A molecular hallmark of preeclampsia is a decrease in plasmatic angiogenic markers, free VEGF and placental growth factor (PlGF), along with an increase in the circulating levels of anti‐angiogenic markers, soluble fms‐like tyrosine‐1 (sFlt‐1, a soluble variant of the VEGF receptor) and soluble endoglin (sEng), compared to normal pregnancies [113115]. The decrease in VEGF and PlGF would lead to the improper spiral artery remodelling which is associated with preeclampsia [116]. Moreover, hypoxia, through an increased expression of hypoxia‐inducible factor 1 α (HIF‐1α), stimulates the expression of sFlt‐1, and therefore amplifies the hypoxic placental microenvironment [117, 118]. HIF‐1α has also been shown to upregulate the expression of both endothelin‐1 and endoglin, a membrane‐bound precursor of sEng [119, 120]. In addition, increased secretion of sEng has been measured from both chorionic villi from preeclamptic placenta and hypoxic trophoblastic cells [121]. The increase in endothelin‐1 would promote the increase in blood pressure associated with preeclampsia, while the increase in sEng levels would prevent trophoblastic differentiation and invasion.

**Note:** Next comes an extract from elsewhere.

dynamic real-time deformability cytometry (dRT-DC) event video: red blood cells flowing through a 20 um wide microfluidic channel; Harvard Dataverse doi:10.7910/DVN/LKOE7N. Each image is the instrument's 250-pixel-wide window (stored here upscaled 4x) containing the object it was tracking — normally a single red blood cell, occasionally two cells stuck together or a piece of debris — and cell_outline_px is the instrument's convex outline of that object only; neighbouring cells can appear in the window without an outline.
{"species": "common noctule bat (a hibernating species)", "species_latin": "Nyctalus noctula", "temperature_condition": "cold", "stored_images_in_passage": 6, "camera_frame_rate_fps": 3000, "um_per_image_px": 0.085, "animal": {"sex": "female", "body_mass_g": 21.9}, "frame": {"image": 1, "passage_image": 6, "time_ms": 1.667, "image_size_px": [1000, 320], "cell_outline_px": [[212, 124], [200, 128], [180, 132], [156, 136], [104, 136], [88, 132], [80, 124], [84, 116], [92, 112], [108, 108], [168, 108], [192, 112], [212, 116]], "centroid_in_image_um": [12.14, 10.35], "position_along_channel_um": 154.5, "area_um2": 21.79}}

4.4.6. Beneficial effects of exercise training on preeclampsia could be through modulation of the RAS

While exercise training is well known for its health benefits in the general population, it has also been shown to improve pregnancy outcome during normal human gestation [122]. Moreover, there are data demonstrating that it can also reduce the prevalence of human pregnancy disorders such as gestational diabetes. There is also a significant body of evidence supporting the exercise training‐induced reduction in risk of developing PE by 35% to 78% [123]. We have recently demonstrated that exercise training (mouse voluntary wheel running) before and during gestation significantly prevents the development of preeclampsia superimposed on chronic hypertension phenotypes in our mouse model of that disease [102]. We noted that the pregnant mice naturally reduce the duration and intensity of their exercise training throughout pregnancy and cease exercising 2–3 days prior to delivery, a phenomenon we call the graded intensity or GI‐exercise training program. Indeed, this GI‐exercise training program normalized the mouse preeclampsia phenotypes, and: (1) prevented the increase in blood pressure; (2) reduced the development of the proteinuria; (3) abolished the increase in placental mRNA and circulating levels of sFlt‐1; and (4) prevented the development of the placental pathology characteristic of preeclampsia, and thus also prevented the associated foetal intra‐uterine growth restriction phenotype. In support of this beneficial effect of the GI‐exercise training program, we also observed similar benefits in a mouse model of preeclampsia (hAGT*hREN model; normotensive female mice which overexpress human angiotensinogen, bred with males that overexpress human renin) [124]. Interestingly, we found that these beneficial effects of exercise training in R+A+ mice were associated to a normalisation of AT1R and MasR in the placenta as well as an increase Mas receptor content in the aorta [102]. Hence, this could contribute to the prevention of the increase in blood pressure and the normalisation of placental development observed in this animal model.

5. Conclusion

In conclusion, the reproductive system’s local RAS has been clearly shown to be implicated in fertility, reproduction and pregnancy. Moreover, dysregulation of the RAS has been associated with gestational pathologies, although more work is needed to clearly identify the molecular mechanisms involved. As such, the development of new therapies aiming at amplifying the vasodilating arm of the RAS could help in improving both maternal and foetal outcomes although caution needs to be taken given that RAS inhibitors have been shown to be teratogenic.